Mass Audubon has planted a microforest at the Boston Nature Center in Mattapan. The Boston Nature Center has a great backstory – it used to be a state hospital, so it’s a huge brownfield restoration site that’s been more than 20 years in the making. There’s a big development happening along our southern property border there now, with housing for seniors and folks who have aged out of foster care. We’re going to be their closest accessible greenspace.
Along that property border, we have used a technique called the Miyawaki Method, named after Japanese botanist Akira Miyawaki, to restore a piece of forest. The microforest is about 1,900 square feet. We started by pulling up gravel from a section of our parking lot. We did some soil amendment, we brought in loam, compost, and mulch. The we did and a very dense planting of a really wide variety of species. We planted 333 plants of 33 species – 182 of those plants were trees. It has a climax canopy species layer, which is a major component and an important part of the Miyawaki Method – to think about what the potential natural vegetation of that area is, and then plant climax canopy trees to jump start a seed bank. We did a lot of sugar maple, a lot of oaks – scarlet oak, red oak, swamp white oak – and shagbark hickory. We also have understory tree species, native perennials, and shrubs.

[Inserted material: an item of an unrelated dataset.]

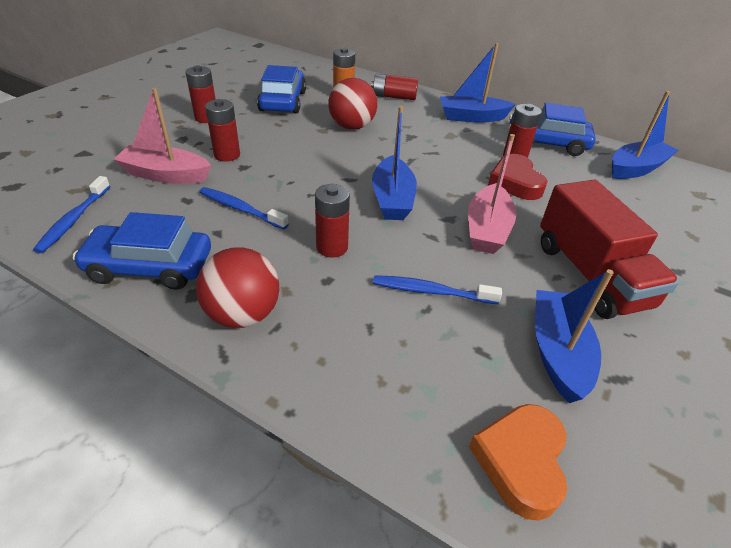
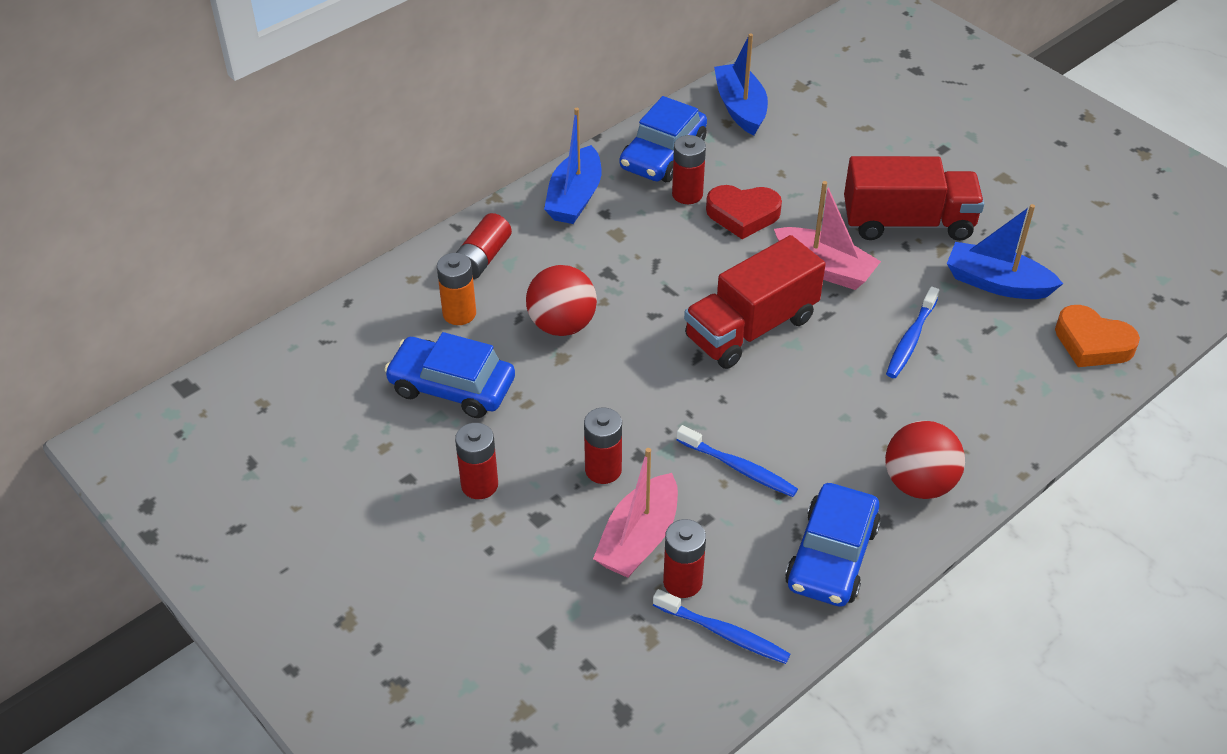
camera: 70 degrees left, 5 degrees up
(240, 209) = (739, 468): blue toothbrush -> blue toothbrush turned 105 degrees counterclockwise
(332, 247) = (829, 398): red battery -> red battery (682, 582)
(392, 199) = (751, 328): blue boat -> red truck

I’m curious about what is going to happen in this microforest. I would love to study bird populations and insect use here. We are going to monitor how each plant does, so this can be a demonstration site and help people understand what to expect. There are microforests around the world that are significantly older, and they look like natural areas – they look like forests. I think this is going to be another natural area, but maybe instead of having so many invasive plants, it will have a native plant community
Another project I’ve been involved with at Mass Audubon is this community generated advocacy to preserve Crane Ledge Woods, which is a natural area in Boston. It’s about 27 acres, privately owned. It has a development proposed on it which would involve a significant amount of blasting and tree removal. The community in the neighborhood has really stood up and formed a Save Crane Ledge Woods coalition. Mass Audubon has been meeting with them to try to do some of this scientific and geospatial analysis – what is the value of this tree canopy to this city? That project is very similar to other projects in Boston where the community has really shown that they are thinking about urban forests and envisioning different things for city plans. We’re trying to find ways, in terms of urban ecology, of how do you support communities in their lived experience in their city, and how do you help advance inclusive and equitable access to nature?
I think urban ecology is important, because we’re not the only generation. We’re not the only people using these natural resources. We’re not the only people living on earth. There is a future natural resources debt that we are creating. I think urban ecology and urban forestry offer an opportunity to address some of those things and to empower people to feel like they’ve really made a difference, and to help them pass good things on. There are a lot of healing things about nature. The city is an important place to focus on conservation so that we don’t completely disconnect from the natural cycles.